═════ Dataset records ═════

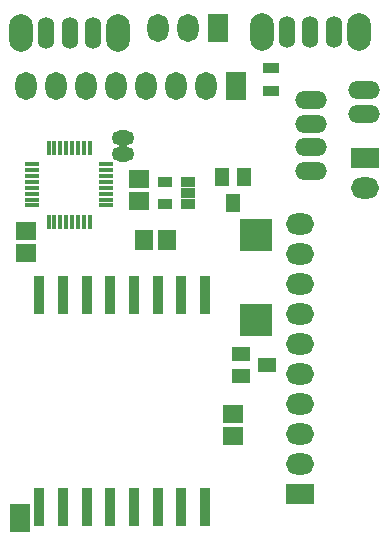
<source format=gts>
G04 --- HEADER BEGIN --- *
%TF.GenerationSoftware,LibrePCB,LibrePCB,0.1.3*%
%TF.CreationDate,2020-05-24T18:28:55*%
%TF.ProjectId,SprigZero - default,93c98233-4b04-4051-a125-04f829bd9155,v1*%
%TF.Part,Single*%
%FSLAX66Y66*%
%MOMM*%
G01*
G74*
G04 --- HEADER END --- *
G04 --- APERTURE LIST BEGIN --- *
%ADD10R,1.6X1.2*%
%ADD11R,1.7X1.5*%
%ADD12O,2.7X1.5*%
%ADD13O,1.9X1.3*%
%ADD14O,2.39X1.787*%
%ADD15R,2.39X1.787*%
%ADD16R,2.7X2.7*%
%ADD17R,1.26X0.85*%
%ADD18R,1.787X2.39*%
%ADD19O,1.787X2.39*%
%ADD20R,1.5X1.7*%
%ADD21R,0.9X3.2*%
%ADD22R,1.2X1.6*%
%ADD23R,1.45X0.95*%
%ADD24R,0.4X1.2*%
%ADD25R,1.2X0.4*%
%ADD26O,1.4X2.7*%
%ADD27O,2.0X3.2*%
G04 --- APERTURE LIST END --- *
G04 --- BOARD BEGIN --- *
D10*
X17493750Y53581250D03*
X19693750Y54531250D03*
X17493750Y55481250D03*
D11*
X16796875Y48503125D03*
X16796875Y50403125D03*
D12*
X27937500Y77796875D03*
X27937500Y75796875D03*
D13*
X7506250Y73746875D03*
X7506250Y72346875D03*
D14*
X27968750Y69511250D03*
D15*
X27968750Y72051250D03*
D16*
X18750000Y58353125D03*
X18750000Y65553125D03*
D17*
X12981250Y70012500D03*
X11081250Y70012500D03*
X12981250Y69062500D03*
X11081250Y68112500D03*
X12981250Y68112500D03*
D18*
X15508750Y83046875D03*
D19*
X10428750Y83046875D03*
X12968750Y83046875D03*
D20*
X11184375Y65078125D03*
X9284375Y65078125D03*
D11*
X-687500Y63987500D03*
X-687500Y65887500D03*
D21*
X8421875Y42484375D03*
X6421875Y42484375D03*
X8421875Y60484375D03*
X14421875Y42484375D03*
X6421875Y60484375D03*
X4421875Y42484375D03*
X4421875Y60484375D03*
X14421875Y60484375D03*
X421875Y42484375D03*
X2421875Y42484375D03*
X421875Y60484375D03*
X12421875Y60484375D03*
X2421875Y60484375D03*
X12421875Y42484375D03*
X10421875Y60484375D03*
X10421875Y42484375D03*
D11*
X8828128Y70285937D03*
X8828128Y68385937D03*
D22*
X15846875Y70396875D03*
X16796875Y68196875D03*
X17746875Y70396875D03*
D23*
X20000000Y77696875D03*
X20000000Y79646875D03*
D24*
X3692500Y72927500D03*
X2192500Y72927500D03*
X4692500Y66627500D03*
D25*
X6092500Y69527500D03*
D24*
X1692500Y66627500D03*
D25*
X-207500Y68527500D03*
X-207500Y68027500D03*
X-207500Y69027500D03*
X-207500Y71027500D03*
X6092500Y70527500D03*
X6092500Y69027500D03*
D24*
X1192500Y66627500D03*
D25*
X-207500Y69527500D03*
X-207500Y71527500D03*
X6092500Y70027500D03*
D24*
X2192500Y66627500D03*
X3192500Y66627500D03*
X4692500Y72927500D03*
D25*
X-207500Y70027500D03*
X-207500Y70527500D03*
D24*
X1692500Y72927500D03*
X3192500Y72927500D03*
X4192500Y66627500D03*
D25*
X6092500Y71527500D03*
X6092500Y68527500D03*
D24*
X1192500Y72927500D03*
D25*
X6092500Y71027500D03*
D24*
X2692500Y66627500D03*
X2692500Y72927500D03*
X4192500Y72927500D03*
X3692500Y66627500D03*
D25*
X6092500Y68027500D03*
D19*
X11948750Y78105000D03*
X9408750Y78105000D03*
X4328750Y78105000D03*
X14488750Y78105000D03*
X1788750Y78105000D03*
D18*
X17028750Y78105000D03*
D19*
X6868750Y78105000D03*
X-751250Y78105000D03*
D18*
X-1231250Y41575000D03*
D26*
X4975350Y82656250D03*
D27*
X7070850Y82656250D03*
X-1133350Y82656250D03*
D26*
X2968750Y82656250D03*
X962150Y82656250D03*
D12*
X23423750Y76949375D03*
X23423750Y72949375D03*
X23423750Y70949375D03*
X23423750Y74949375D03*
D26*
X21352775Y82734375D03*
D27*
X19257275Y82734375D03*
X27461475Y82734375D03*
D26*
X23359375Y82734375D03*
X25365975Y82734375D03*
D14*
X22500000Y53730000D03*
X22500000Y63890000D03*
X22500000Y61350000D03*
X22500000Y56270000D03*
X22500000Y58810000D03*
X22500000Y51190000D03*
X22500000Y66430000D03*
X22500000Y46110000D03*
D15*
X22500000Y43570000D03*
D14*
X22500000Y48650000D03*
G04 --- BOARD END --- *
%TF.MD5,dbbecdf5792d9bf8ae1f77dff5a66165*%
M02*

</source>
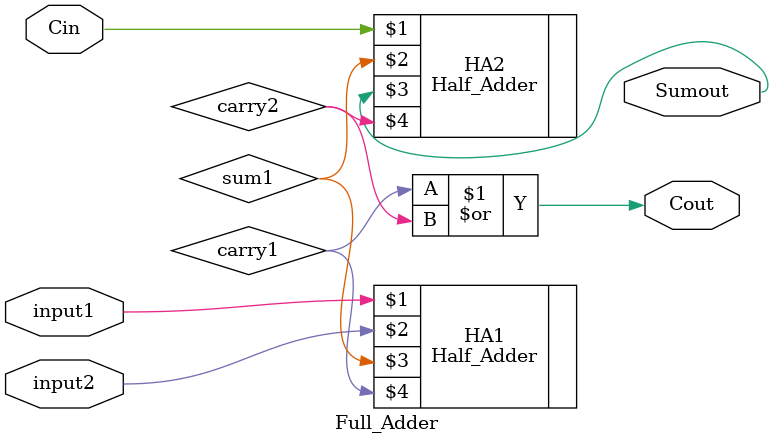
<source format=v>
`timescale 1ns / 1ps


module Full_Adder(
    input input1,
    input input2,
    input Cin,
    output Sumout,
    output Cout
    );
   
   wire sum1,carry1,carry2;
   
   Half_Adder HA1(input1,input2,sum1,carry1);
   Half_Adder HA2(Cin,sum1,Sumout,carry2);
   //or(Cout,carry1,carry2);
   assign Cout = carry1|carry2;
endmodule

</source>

═════

Exercise brief: Repeat the exact lines from the first line of the data through the line containing "X17493750Y53581250D03*". Nothing else, no pictures.

Completed exercise:
<source format=gts>
G04 --- HEADER BEGIN --- *
%TF.GenerationSoftware,LibrePCB,LibrePCB,0.1.3*%
%TF.CreationDate,2020-05-24T18:28:55*%
%TF.ProjectId,SprigZero - default,93c98233-4b04-4051-a125-04f829bd9155,v1*%
%TF.Part,Single*%
%FSLAX66Y66*%
%MOMM*%
G01*
G74*
G04 --- HEADER END --- *
G04 --- APERTURE LIST BEGIN --- *
%ADD10R,1.6X1.2*%
%ADD11R,1.7X1.5*%
%ADD12O,2.7X1.5*%
%ADD13O,1.9X1.3*%
%ADD14O,2.39X1.787*%
%ADD15R,2.39X1.787*%
%ADD16R,2.7X2.7*%
%ADD17R,1.26X0.85*%
%ADD18R,1.787X2.39*%
%ADD19O,1.787X2.39*%
%ADD20R,1.5X1.7*%
%ADD21R,0.9X3.2*%
%ADD22R,1.2X1.6*%
%ADD23R,1.45X0.95*%
%ADD24R,0.4X1.2*%
%ADD25R,1.2X0.4*%
%ADD26O,1.4X2.7*%
%ADD27O,2.0X3.2*%
G04 --- APERTURE LIST END --- *
G04 --- BOARD BEGIN --- *
D10*
X17493750Y53581250D03*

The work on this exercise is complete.